• Data records:
• • •

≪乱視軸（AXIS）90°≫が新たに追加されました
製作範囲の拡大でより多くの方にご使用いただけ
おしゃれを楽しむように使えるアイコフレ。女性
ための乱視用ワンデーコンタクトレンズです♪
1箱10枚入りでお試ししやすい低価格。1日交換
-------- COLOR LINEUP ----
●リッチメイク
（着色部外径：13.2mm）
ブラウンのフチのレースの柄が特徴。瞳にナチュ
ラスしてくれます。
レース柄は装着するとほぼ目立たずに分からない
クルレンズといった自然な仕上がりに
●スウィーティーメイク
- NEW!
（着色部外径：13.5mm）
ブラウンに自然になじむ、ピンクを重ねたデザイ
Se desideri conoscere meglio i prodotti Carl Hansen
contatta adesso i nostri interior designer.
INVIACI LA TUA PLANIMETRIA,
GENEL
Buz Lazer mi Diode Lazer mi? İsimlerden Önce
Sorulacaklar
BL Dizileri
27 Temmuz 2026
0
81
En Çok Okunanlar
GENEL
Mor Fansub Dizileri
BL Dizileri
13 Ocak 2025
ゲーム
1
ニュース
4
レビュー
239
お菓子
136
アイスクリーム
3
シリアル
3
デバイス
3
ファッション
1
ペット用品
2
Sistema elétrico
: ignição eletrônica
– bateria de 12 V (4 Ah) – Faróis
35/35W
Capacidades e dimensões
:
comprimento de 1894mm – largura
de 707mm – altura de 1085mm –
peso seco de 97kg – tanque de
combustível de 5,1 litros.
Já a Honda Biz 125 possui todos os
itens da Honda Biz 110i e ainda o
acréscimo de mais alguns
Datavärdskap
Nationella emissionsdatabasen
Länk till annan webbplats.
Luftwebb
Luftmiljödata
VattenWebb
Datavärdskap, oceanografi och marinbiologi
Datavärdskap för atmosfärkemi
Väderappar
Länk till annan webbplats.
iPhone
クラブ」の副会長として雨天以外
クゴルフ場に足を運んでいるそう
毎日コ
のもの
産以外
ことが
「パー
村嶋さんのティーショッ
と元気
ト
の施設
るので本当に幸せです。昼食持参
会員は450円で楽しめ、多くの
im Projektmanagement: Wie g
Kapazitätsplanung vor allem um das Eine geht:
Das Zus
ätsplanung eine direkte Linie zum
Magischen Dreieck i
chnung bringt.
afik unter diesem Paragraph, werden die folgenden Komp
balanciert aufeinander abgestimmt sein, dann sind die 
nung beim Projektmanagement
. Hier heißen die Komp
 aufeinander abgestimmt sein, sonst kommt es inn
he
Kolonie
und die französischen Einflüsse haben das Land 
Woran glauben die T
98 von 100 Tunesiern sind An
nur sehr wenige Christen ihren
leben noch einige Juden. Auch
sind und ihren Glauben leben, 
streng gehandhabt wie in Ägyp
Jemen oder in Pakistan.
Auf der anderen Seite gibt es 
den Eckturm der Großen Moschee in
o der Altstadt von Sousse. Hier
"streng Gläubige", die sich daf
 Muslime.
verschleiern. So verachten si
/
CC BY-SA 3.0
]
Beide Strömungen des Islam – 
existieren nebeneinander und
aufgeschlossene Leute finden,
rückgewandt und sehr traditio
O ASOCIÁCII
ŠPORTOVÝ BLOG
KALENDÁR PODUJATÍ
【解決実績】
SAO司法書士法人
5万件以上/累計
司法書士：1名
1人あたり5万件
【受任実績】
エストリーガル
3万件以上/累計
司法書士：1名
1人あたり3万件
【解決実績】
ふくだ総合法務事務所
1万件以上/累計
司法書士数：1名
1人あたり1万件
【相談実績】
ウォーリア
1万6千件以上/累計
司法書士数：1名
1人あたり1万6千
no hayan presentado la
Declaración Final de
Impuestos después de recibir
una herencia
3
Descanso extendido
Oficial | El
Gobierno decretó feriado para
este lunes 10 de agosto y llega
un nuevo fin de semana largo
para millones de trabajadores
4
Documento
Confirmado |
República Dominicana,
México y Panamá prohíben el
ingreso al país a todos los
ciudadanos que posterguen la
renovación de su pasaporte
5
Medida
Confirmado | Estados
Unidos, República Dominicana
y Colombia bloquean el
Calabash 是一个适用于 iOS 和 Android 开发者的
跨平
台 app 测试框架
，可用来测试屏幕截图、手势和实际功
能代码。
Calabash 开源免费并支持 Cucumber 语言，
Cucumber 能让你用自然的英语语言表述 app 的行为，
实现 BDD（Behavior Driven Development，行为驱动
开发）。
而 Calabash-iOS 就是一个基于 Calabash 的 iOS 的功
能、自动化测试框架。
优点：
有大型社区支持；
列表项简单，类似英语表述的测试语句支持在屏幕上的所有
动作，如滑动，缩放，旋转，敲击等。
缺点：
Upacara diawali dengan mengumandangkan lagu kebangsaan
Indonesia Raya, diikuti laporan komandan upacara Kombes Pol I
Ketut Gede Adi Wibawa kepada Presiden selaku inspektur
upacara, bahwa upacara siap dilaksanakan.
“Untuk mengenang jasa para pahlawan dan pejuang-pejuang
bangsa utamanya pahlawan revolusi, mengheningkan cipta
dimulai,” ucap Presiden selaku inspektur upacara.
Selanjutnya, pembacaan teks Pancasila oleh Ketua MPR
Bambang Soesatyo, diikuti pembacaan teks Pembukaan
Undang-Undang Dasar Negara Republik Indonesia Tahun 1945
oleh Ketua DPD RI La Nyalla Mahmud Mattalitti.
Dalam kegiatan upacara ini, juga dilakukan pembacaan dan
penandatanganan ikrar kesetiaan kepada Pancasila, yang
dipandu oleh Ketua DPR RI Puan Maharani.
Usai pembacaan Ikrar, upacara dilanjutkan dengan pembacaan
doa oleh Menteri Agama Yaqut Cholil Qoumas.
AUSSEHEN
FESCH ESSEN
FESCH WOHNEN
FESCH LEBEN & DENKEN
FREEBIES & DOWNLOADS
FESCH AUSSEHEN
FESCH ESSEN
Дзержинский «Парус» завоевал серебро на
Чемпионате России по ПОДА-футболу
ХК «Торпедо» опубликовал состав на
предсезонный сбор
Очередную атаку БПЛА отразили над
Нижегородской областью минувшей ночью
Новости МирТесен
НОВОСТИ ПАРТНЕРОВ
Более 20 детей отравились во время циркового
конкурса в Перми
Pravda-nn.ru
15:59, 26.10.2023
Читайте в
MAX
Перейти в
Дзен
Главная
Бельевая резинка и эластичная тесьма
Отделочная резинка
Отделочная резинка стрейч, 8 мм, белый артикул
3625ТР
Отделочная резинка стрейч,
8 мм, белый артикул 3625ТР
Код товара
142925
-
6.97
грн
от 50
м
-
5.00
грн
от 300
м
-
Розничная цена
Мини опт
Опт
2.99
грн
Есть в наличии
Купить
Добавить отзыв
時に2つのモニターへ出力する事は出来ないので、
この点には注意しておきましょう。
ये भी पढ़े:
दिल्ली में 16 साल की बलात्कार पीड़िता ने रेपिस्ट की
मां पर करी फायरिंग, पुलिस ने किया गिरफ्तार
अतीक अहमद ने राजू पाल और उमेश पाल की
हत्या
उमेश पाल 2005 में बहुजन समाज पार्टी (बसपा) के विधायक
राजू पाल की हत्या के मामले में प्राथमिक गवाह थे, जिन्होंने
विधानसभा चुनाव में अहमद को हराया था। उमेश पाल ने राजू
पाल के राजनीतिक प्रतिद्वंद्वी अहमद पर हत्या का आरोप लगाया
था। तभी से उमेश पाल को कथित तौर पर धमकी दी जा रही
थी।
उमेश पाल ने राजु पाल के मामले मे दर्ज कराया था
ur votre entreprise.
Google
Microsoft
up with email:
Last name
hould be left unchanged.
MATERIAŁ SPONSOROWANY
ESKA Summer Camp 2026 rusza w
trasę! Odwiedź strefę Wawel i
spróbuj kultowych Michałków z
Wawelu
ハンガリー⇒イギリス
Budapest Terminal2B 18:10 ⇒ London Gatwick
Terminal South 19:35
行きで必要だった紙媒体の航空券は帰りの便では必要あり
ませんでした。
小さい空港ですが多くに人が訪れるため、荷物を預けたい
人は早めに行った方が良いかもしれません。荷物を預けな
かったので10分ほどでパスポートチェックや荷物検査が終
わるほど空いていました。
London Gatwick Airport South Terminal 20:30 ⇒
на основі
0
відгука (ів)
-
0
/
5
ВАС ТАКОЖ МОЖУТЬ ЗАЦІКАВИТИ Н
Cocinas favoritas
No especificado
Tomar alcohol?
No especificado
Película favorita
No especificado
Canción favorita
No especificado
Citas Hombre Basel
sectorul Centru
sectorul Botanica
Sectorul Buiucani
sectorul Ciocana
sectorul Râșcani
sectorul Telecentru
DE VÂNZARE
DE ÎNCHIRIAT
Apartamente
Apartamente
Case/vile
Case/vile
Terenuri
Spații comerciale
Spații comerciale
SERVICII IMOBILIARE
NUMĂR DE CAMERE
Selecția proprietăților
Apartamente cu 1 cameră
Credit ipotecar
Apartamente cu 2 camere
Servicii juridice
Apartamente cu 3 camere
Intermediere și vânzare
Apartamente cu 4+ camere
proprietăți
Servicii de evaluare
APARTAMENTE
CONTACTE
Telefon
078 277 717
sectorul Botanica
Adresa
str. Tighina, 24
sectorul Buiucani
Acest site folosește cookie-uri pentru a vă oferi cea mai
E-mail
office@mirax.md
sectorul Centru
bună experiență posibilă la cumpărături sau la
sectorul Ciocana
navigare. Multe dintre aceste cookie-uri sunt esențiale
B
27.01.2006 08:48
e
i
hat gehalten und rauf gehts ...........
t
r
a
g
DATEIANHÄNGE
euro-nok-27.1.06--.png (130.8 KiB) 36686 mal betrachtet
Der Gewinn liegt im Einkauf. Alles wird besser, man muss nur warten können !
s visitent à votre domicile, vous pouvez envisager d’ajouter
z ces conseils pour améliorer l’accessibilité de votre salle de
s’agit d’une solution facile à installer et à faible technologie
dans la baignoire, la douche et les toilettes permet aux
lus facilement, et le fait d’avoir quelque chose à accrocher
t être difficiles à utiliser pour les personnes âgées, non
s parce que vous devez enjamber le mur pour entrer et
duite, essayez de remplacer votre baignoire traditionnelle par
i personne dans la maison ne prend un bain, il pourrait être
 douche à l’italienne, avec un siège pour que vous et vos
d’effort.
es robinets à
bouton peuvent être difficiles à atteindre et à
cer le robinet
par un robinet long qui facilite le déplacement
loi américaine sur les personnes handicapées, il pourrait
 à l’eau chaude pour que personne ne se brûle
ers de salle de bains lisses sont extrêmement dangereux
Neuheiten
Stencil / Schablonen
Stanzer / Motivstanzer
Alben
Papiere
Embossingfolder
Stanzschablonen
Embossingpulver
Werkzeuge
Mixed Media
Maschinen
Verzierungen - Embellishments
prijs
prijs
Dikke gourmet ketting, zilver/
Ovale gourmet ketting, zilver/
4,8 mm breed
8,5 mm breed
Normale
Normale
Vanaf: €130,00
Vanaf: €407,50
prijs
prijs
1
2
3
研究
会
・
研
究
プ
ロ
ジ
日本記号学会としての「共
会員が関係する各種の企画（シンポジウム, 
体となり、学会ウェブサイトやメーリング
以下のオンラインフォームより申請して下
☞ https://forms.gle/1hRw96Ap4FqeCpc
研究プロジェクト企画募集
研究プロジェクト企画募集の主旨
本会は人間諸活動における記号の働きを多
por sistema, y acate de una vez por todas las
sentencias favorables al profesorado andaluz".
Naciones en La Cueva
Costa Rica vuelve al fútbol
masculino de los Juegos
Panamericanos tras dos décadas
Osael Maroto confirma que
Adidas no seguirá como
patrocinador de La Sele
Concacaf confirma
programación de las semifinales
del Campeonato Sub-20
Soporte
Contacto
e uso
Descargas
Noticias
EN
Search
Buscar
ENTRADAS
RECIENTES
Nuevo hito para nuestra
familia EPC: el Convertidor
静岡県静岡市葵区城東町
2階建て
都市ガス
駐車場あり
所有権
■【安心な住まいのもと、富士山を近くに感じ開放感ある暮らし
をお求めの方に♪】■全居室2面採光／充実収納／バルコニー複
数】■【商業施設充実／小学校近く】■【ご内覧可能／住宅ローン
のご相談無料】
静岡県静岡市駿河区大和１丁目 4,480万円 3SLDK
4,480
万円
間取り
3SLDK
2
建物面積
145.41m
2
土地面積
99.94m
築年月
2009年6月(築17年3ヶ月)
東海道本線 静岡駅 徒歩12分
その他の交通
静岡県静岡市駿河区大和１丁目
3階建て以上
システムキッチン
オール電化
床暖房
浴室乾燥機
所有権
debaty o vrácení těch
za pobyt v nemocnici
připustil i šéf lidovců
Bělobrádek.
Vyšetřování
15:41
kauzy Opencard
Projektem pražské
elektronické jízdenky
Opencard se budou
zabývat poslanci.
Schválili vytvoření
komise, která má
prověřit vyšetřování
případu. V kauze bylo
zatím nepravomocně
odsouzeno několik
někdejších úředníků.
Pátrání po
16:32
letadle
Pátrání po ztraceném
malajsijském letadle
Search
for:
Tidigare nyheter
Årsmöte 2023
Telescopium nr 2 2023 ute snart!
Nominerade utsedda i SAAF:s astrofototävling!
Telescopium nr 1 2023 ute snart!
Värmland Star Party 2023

• • •

• Task statement:
Reproduce the entries from the start through the line containing "ブラウンに自然になじむ、ピンクを重ねたデザイ", substituting "1日使い捨てコンタクトレンズ" for "ワンデーコンタクトレンズ" and leaving everything else unchanged.

• Task solution:
≪乱視軸（AXIS）90°≫が新たに追加されました
製作範囲の拡大でより多くの方にご使用いただけ
おしゃれを楽しむように使えるアイコフレ。女性
ための乱視用1日使い捨てコンタクトレンズです♪
1箱10枚入りでお試ししやすい低価格。1日交換
-------- COLOR LINEUP ----
●リッチメイク
（着色部外径：13.2mm）
ブラウンのフチのレースの柄が特徴。瞳にナチュ
ラスしてくれます。
レース柄は装着するとほぼ目立たずに分からない
クルレンズといった自然な仕上がりに
●スウィーティーメイク
- NEW!
（着色部外径：13.5mm）
ブラウンに自然になじむ、ピンクを重ねたデザイ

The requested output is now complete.